■ Text to read ■
========================

From Fig. 7, it is perceived that P&O MPPT controlled DC voltage rises quickly but swings from 677 V to 685 V irrespective of PV voltage. From Fig. 8, it is vivid that ABC takes more time for voltage settling. After settling in 678 V, it is maintained as constant for any modification in input. Figure 9 illustrates the improved demeanor of the HPO MPPT algorithm, by which voltage settles fast without any oscillations under rapid and random variation in the input voltage. Voltage settles at 679 V. From Fig. 10, it is ascertained that in hybrid HPO-PO MPPT, voltage settles swiftly at 680.5 V. Compared to all other controllers it yields oscillation free voltage with minimum steady state error. Comparative enactment of DC-link voltage using various MPPT approach is depicted in Fig. 11.

Fig. 8

Regulated DC link voltage using ABC MPPT.

Fig. 9

Regulated DC link voltage using HPO MPPT.

Fig. 10

Regulated DC link voltage using HPO-PO MPPT.

Fig. 11

Comparative enactment of DC-link voltage using various MPPT approaches.

From Fig. 11 it is evident that the ABC process takes more settling time than HPO algorithm. The voltage yielded by P&O MPPT controlled assembly is not maintained as constant. It varies regardless of input voltage. HPO algorithm offers upgraded functioning than P&O and ABC. A slight drop in DC voltage by the HPO algorithm is compensated by the proposed hybrid HPO-PO algorithm. Hence it is suggested for grid assimilated power system analysis. The demeanor of grid voltage and current for variable load using Hybrid HPO-PO process is exemplified in Figs. 12 and 13.

Fig. 12

Grid voltage using HPO-PO method.

Fig. 13

Grid current using HPO-PO method.

========================

■ Dataset extract ■
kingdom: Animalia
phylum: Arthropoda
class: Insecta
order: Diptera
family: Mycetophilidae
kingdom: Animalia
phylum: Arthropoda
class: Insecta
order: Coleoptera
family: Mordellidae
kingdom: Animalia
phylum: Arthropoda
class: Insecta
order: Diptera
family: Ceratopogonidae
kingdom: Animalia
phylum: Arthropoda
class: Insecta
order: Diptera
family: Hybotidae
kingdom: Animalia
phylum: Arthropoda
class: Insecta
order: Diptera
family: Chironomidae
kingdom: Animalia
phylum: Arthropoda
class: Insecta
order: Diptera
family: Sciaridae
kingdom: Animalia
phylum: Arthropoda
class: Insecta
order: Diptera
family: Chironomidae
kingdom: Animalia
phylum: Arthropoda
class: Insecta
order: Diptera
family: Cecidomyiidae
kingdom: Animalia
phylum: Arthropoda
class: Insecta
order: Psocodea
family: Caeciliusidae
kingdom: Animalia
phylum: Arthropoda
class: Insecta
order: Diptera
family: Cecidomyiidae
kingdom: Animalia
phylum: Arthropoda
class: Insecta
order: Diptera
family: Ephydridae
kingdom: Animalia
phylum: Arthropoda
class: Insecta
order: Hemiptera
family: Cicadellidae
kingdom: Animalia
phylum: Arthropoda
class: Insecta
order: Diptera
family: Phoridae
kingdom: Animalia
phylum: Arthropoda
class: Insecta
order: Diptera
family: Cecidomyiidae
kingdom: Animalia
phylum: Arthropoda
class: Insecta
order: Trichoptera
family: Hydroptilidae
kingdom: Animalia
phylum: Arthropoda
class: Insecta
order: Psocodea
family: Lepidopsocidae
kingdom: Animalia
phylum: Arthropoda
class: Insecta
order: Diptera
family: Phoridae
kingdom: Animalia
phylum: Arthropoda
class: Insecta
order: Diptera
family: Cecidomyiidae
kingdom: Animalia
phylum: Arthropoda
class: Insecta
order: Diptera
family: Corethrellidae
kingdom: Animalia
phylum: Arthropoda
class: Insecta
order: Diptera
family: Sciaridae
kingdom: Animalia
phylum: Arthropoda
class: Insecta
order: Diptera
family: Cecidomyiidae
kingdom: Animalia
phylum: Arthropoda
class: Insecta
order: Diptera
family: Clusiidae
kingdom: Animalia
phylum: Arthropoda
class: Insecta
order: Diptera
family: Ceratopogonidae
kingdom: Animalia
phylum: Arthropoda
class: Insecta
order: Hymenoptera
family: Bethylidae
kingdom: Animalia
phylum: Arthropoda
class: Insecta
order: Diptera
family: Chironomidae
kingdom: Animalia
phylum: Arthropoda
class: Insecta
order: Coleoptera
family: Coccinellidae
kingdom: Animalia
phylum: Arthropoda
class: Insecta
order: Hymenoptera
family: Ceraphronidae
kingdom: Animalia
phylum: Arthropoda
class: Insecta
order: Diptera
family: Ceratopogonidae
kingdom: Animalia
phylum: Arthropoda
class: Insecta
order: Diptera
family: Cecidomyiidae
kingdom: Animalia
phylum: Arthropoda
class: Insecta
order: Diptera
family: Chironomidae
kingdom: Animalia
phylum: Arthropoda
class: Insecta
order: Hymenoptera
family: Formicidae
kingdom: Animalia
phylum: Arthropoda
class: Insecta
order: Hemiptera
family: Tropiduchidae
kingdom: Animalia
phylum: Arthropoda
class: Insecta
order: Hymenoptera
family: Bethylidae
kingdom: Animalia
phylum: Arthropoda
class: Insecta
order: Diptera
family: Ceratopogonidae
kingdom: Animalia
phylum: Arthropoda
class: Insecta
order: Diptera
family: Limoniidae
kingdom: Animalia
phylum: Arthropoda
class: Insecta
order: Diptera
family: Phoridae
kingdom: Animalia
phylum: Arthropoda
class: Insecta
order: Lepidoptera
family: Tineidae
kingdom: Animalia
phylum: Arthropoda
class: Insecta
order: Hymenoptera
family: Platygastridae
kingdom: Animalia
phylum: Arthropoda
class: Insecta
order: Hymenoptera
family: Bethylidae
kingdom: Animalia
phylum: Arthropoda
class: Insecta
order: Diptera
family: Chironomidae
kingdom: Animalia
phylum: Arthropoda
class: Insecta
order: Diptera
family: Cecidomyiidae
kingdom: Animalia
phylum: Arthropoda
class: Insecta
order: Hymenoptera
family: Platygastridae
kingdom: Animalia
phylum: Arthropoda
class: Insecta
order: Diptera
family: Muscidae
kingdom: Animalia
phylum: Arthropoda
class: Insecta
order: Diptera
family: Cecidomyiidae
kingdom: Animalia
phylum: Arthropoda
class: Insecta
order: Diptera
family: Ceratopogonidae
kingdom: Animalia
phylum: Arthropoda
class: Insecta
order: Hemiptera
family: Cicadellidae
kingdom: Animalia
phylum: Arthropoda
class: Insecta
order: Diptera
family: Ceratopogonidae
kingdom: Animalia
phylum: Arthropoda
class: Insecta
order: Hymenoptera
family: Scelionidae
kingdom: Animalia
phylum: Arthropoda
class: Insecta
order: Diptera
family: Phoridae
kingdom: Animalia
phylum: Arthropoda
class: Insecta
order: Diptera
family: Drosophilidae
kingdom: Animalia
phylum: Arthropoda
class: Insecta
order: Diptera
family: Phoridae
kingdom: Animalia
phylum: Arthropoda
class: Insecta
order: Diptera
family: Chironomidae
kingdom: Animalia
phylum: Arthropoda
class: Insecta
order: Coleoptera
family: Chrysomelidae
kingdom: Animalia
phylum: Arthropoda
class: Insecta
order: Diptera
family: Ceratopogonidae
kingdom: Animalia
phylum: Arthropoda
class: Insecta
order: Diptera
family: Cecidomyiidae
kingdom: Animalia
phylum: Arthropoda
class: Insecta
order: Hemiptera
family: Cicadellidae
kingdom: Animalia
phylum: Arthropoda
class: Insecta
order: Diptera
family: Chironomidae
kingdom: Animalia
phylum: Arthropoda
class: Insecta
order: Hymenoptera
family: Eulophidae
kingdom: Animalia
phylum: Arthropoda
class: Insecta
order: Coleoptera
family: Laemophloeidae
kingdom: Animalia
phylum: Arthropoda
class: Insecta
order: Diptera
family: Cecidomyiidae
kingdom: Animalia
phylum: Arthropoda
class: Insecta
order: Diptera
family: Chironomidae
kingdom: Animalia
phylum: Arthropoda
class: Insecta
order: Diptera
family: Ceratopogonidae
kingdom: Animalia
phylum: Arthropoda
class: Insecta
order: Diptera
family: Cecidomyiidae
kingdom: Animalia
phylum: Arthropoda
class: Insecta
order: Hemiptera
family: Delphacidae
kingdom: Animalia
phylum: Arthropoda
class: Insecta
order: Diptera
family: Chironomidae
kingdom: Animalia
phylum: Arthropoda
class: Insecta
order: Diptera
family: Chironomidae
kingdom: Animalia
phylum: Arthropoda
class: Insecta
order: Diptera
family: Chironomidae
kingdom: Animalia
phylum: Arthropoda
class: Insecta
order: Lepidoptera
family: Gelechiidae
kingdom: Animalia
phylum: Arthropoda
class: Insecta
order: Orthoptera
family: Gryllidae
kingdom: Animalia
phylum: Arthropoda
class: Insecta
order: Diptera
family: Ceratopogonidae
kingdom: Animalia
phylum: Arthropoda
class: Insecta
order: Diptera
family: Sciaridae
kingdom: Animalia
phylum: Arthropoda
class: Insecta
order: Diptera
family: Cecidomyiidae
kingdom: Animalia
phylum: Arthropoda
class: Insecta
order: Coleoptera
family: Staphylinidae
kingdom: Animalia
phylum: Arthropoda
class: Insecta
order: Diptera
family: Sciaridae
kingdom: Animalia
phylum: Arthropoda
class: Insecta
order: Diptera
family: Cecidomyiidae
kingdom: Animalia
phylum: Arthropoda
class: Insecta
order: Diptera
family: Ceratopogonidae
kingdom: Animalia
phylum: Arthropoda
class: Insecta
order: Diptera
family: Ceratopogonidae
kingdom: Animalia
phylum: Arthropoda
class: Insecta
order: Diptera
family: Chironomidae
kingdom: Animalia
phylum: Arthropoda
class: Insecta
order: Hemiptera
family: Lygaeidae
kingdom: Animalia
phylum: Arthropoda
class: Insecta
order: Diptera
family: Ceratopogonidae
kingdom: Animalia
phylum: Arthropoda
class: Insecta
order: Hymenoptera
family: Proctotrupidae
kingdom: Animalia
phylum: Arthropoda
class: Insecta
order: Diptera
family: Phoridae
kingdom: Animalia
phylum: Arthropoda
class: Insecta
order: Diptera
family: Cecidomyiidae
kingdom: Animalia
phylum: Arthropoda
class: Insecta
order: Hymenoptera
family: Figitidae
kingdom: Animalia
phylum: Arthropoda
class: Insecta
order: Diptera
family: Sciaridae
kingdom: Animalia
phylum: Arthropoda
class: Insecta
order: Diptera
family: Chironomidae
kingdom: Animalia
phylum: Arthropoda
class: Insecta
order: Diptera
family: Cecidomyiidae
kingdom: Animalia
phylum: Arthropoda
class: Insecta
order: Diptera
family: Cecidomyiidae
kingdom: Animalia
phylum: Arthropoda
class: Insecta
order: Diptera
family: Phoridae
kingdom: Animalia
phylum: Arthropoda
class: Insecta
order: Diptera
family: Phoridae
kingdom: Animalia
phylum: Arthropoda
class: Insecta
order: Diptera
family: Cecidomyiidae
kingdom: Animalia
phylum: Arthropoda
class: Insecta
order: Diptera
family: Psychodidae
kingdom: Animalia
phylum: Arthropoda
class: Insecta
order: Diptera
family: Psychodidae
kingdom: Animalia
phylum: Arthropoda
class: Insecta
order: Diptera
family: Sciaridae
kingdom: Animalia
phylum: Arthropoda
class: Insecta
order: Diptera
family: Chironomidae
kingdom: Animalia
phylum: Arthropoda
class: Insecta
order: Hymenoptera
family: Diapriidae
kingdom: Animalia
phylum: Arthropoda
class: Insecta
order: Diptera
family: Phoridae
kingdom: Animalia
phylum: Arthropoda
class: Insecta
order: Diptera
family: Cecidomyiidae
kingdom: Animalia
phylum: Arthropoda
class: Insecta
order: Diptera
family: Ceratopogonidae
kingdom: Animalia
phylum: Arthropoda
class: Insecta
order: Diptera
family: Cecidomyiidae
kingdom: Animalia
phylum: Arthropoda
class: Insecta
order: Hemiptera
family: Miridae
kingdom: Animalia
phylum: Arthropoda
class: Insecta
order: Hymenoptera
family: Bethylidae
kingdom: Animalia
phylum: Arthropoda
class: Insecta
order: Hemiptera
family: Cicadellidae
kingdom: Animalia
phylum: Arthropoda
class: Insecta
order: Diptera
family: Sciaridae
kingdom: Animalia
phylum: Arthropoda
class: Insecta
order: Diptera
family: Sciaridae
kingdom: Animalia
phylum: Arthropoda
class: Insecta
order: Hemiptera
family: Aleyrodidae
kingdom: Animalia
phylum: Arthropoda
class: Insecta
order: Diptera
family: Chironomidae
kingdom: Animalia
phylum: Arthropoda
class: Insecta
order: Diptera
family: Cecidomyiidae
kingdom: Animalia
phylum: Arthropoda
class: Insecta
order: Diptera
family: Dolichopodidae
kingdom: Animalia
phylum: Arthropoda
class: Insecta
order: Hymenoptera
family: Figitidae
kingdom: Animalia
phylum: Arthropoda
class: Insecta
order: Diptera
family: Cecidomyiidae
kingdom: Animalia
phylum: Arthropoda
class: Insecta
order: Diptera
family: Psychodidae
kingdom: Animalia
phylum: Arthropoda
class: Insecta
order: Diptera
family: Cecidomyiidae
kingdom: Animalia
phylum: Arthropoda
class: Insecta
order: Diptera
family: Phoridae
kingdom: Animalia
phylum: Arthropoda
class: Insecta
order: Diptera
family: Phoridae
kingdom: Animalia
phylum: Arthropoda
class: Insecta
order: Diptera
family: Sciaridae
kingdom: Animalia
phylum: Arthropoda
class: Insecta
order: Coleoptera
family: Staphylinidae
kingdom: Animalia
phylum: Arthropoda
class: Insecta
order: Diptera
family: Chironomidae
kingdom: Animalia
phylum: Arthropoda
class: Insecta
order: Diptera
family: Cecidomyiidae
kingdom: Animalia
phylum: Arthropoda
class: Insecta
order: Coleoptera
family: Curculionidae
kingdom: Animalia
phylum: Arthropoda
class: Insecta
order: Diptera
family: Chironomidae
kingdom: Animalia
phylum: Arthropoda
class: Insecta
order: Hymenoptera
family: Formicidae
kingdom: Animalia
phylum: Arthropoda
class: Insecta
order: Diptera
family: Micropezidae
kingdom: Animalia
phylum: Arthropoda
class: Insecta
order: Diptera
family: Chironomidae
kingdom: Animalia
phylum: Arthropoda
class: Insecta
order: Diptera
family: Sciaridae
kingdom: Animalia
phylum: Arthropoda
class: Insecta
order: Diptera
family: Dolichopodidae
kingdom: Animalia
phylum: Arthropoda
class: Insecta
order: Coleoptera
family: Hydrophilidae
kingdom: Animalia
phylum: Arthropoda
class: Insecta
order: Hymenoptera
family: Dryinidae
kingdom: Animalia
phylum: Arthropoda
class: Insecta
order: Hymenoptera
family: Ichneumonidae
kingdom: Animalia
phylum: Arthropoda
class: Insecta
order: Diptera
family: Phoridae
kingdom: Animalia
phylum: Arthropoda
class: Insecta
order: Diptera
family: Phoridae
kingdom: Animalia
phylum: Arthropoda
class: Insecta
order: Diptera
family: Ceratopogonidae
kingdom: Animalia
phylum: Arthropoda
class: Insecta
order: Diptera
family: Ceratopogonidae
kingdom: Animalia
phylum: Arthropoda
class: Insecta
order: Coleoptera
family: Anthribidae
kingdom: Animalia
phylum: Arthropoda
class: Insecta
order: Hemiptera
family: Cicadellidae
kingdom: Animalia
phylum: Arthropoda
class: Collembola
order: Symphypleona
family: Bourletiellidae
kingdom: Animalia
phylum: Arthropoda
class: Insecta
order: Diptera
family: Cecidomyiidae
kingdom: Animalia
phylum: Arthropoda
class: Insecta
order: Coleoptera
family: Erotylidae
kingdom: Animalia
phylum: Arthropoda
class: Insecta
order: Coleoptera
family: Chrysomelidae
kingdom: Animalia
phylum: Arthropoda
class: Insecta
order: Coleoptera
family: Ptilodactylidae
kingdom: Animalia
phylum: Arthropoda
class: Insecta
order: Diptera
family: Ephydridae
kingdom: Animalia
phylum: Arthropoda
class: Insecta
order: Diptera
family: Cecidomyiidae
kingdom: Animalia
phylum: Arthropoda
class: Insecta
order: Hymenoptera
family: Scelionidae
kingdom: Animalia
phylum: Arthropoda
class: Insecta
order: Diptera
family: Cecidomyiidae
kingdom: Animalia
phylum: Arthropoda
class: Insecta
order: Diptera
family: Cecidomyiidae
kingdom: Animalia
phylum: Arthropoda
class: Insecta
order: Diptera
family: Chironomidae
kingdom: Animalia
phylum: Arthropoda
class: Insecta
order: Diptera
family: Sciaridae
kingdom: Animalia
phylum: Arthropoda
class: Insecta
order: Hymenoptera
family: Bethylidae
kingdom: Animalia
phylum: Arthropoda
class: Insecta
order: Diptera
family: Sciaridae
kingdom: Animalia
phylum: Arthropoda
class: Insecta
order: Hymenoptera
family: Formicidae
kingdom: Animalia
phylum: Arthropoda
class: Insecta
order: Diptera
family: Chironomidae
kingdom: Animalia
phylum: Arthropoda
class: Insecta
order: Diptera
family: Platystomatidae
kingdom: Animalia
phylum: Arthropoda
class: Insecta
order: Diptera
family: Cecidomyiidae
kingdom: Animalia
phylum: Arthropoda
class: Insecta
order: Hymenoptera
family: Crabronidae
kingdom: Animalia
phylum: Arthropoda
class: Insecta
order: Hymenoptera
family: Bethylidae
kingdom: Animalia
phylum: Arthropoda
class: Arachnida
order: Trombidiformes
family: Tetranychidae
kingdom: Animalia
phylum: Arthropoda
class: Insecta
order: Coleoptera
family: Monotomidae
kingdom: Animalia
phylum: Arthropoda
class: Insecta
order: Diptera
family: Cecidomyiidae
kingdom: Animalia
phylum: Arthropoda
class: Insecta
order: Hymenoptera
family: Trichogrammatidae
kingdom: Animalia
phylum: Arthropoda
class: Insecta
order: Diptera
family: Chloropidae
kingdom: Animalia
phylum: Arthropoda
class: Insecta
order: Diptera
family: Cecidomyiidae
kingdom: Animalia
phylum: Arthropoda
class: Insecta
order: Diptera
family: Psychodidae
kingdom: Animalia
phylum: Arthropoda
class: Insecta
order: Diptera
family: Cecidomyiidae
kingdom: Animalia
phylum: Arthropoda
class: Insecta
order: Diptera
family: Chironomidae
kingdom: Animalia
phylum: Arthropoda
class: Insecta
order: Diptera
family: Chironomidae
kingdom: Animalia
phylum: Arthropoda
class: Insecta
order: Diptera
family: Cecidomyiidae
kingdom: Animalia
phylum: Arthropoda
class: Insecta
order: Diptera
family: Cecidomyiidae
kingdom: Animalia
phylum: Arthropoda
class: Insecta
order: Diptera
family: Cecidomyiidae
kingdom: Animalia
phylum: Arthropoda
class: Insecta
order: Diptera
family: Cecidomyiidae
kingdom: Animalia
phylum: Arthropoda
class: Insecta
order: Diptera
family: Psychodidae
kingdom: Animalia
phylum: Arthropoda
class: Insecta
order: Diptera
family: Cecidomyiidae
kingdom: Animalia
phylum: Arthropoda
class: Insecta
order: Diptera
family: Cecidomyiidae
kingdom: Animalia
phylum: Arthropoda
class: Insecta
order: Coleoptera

========================

■ Aim A ■
List every MPPT approach that the passage on DC-link voltage compares.
■ Aim B ■
In the passage on DC-link voltage, at what voltage does the ABC-controlled DC voltage settle?
■ Aim C ■
From the passage on DC-link voltage, repeat the section that begins at the words "Regulated DC link voltage using HPO MPPT." and stops after "various MPPT approaches.".

■ Final answer A ■
P&O, ABC, HPO, and hybrid HPO-PO

■ Final answer B ■
678 V

■ Final answer C ■
Regulated DC link voltage using HPO MPPT.

Fig. 10

Regulated DC link voltage using HPO-PO MPPT.

Fig. 11

Comparative enactment of DC-link voltage using various MPPT approaches.